People's tendency to network socially with those who share their characteristics is one of the key driving forces in building and shaping social connections.

Academic achievement appears to be one of the areas in which similarities lead to connections. There are two main reasons why friends tend to have similar academic performance. First, they can influence one another academically, e.g. by helping friends who struggle in class. Second, they may choose peers with similar academic performance as friends.

Understanding why a certain group of friends shares the same level of academic performance is not always easy and may require looking at the history of their friendship over time. The authors of this paper found a way to overcome this limitation. Instead of conducting a series of surveys, they gathered data on VKontakte interactions of 6,000 school and college students over 42 months.

"One would assume less differentiation based on academic achievement in a digital environment where anyone can connect with anyone else. The reality, however, is different. Academic achievement is still an important consideration for making friends online, and students' social circles tend to become even more homogeneous over time," said the study's author Ivan Smirnov, Junior Research Fellow of the HSE Institute of Education.

It turns out that the key reason behind homogeneity is not a change in students' academic performance, but a change in friendship networks. Given the initially even distribution of good and poor performers within a network, over time students tend to establish new connections with peers who perform at the same level and unfriend those who are the least similar to them in terms of academic achievement.

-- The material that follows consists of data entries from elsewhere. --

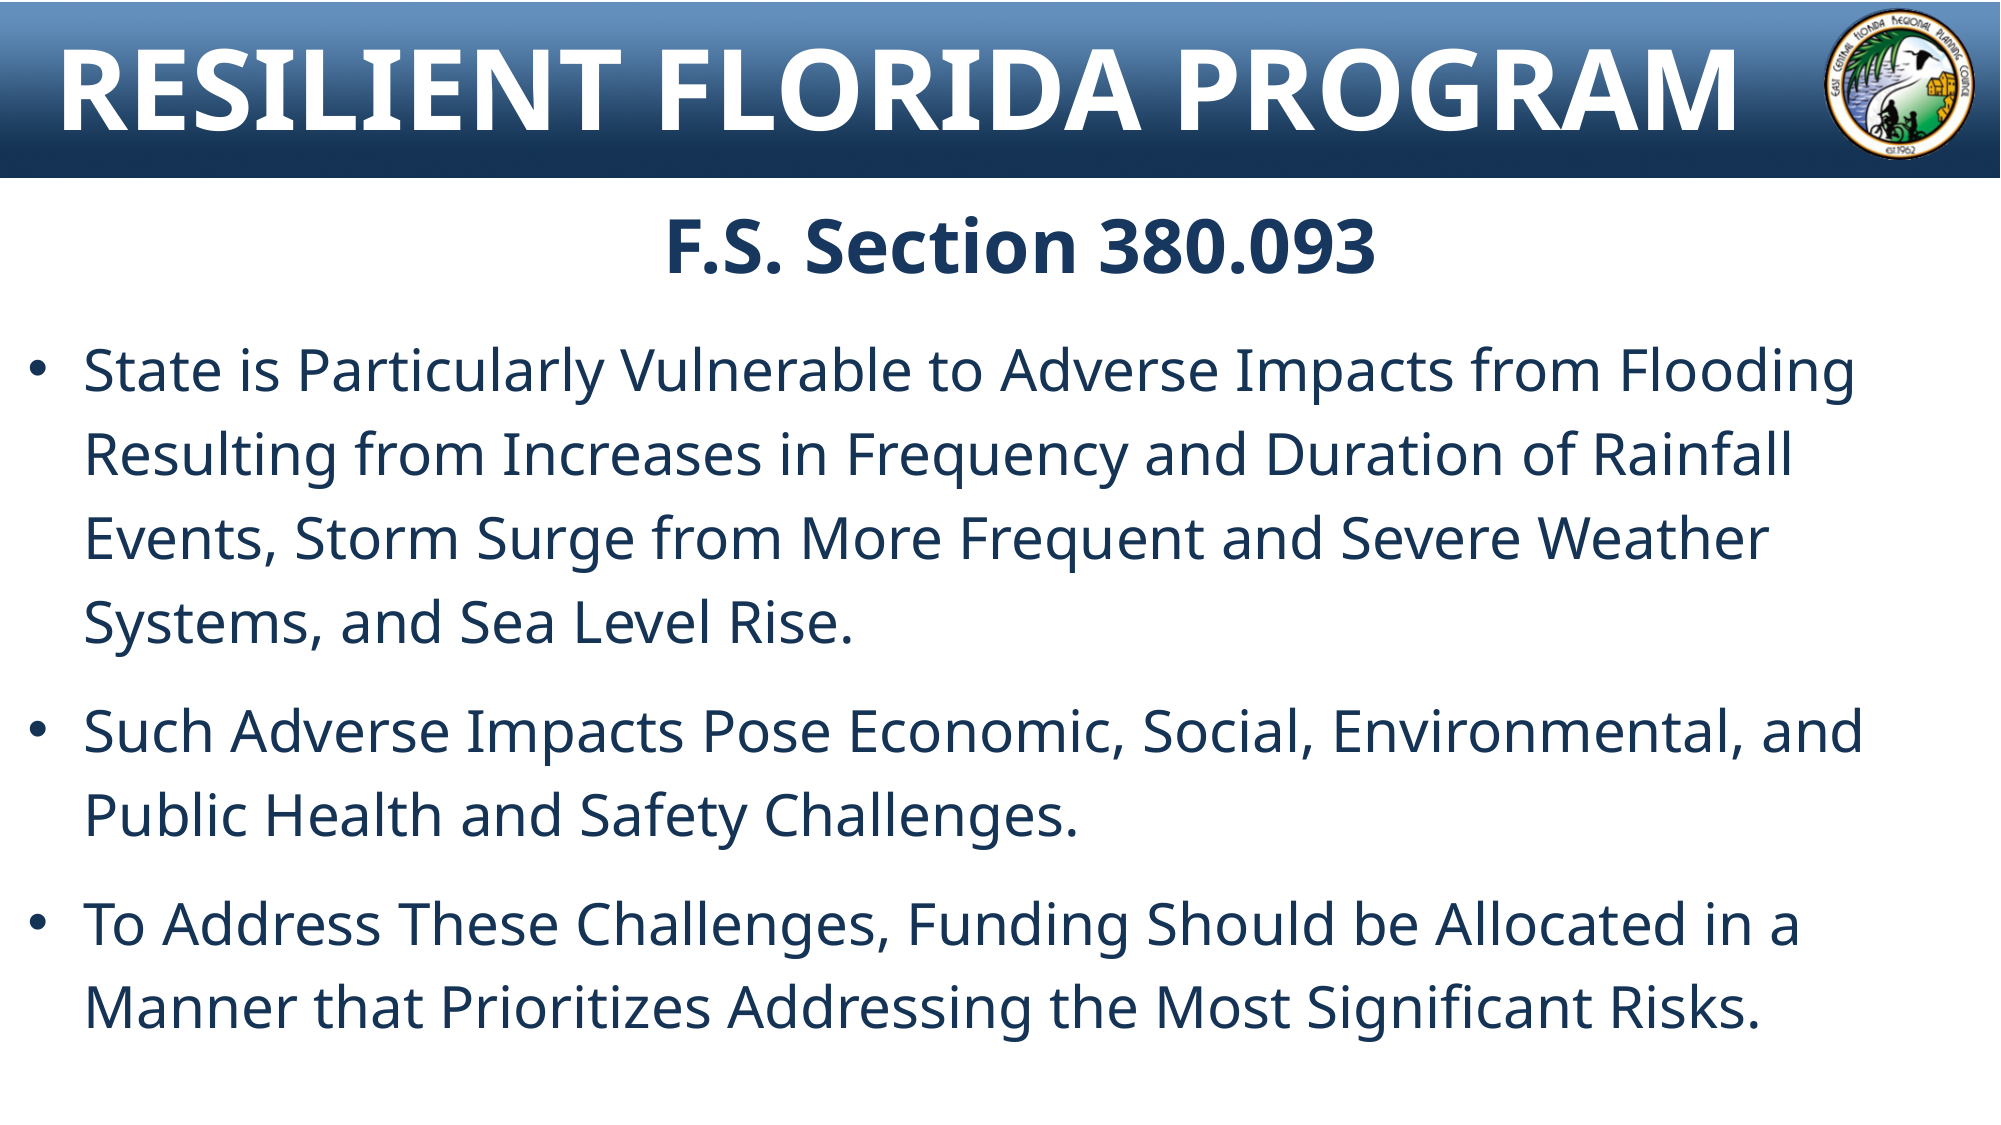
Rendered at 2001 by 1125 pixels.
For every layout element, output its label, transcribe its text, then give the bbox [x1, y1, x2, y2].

text_box F.S. Section 380.093 [512, 190, 1531, 296]
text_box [1824, 9, 1976, 160]
text_box State is Particularly Vulnerable to Adverse Impacts from Flooding Resulting from Increases in Frequency and Duration of Rainfall Events, Storm Surge from More Frequent and Severe Weather Systems, and Sea Level Rise. Such Adverse Impacts Pose Economic, Social, Environmental, and Public Health and Safety Challenges. To Address These Challenges, Funding Should be Allocated in a Manner that Prioritizes Addressing the Most Significant Risks. [12, 310, 1988, 1049]
picture [0, 1, 2000, 178]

These findings may be important for understanding how social reproduction of inequality works. Being enrolled in a highly selective university gives one access not only to educational resources but also to social connections which may help one's future career. However, even if a graduate of a less prestigious school gets enrolled in a highly-selective university, they may restrict their opportunities for upwards social mobility by continuing to mix mainly with peers from the same background rather than the most successful and highly performing ones.

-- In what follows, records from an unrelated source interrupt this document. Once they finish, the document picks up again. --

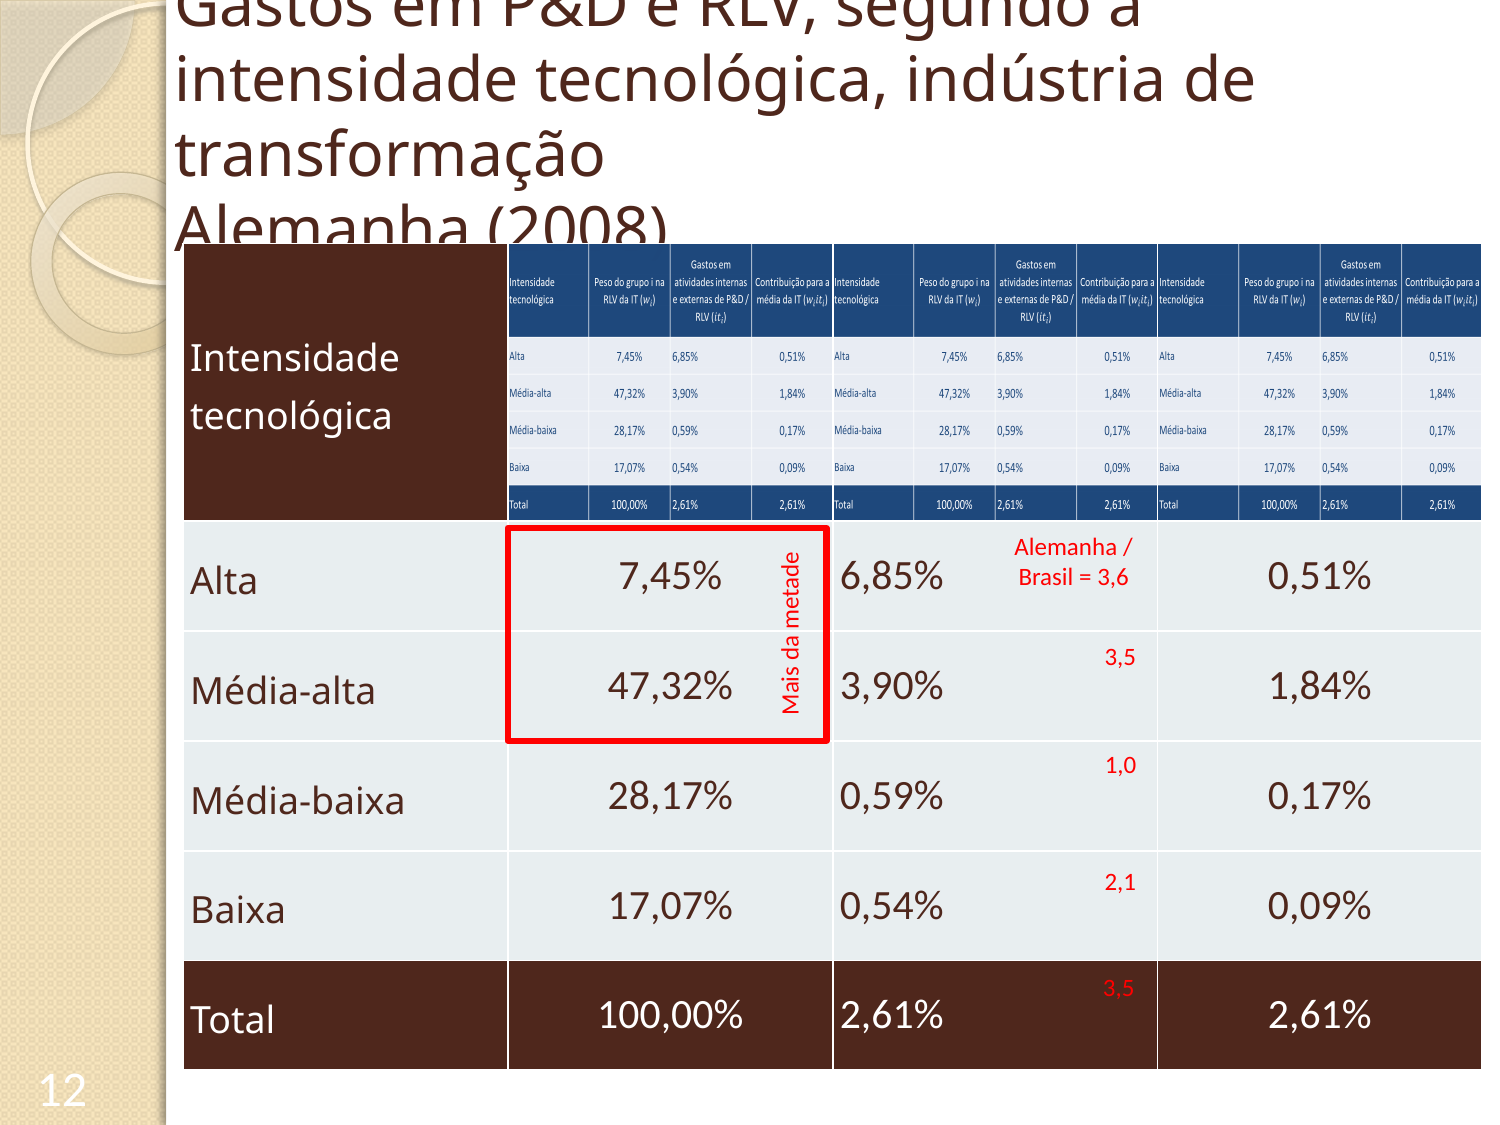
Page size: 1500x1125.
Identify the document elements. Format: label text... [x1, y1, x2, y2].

table_cell 1,84% [1158, 632, 1481, 740]
text_box 3,5 [1083, 964, 1154, 1009]
table_cell 0,09% [1158, 852, 1481, 960]
table_cell 100,00% [509, 961, 832, 1069]
table_cell 2,61% [1158, 961, 1481, 1069]
table_cell Média-alta [184, 632, 506, 740]
table_header Intensidade tecnológica [184, 244, 507, 520]
table_cell 0,51% [1158, 522, 1481, 630]
text_box 1,0 [1085, 741, 1156, 787]
table_cell 3,90% [834, 632, 1157, 740]
text_box 12 [0, 1046, 124, 1125]
text_box 3,5 [1085, 633, 1156, 679]
table_cell 0,17% [1158, 742, 1481, 850]
table_cell Baixa [184, 852, 507, 960]
table_cell 7,45% [509, 522, 832, 630]
table_cell Alta [184, 522, 507, 630]
table_cell 0,54% [834, 852, 1157, 960]
table_cell 0,59% [834, 742, 1157, 850]
text_box Alemanha / Brasil = 3,6 [997, 522, 1150, 598]
table_header [1158, 244, 1481, 520]
table_cell Total [184, 961, 507, 1069]
table_cell 28,17% [509, 742, 832, 850]
table_cell Média-baixa [184, 742, 507, 850]
table_header [509, 244, 832, 520]
text_box [506, 526, 829, 743]
text_box Mais da metade [766, 527, 811, 740]
text_box 2,1 [1085, 857, 1156, 903]
table_cell 17,07% [509, 852, 832, 960]
table_header [834, 244, 1157, 520]
title Gastos em P&D e RLV, segundo a intensidade tecnológica, indústria de transformação Alemanha (2008) [159, 19, 1496, 209]
table_cell 6,85% [834, 522, 1157, 630]
table_cell 2,61% [834, 961, 1157, 1069]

This finding can have important implications in the digital age where social networks serve as the main source of information for many young people. For example, more than 70% of young Russians surveyed rely on VKontakte to learn about Russian and global news. By design, social networks mainly tend to show each user content shared by their friends. The study findings suggest that more and less academically successful students may end up being segregated in different parts of the digital space.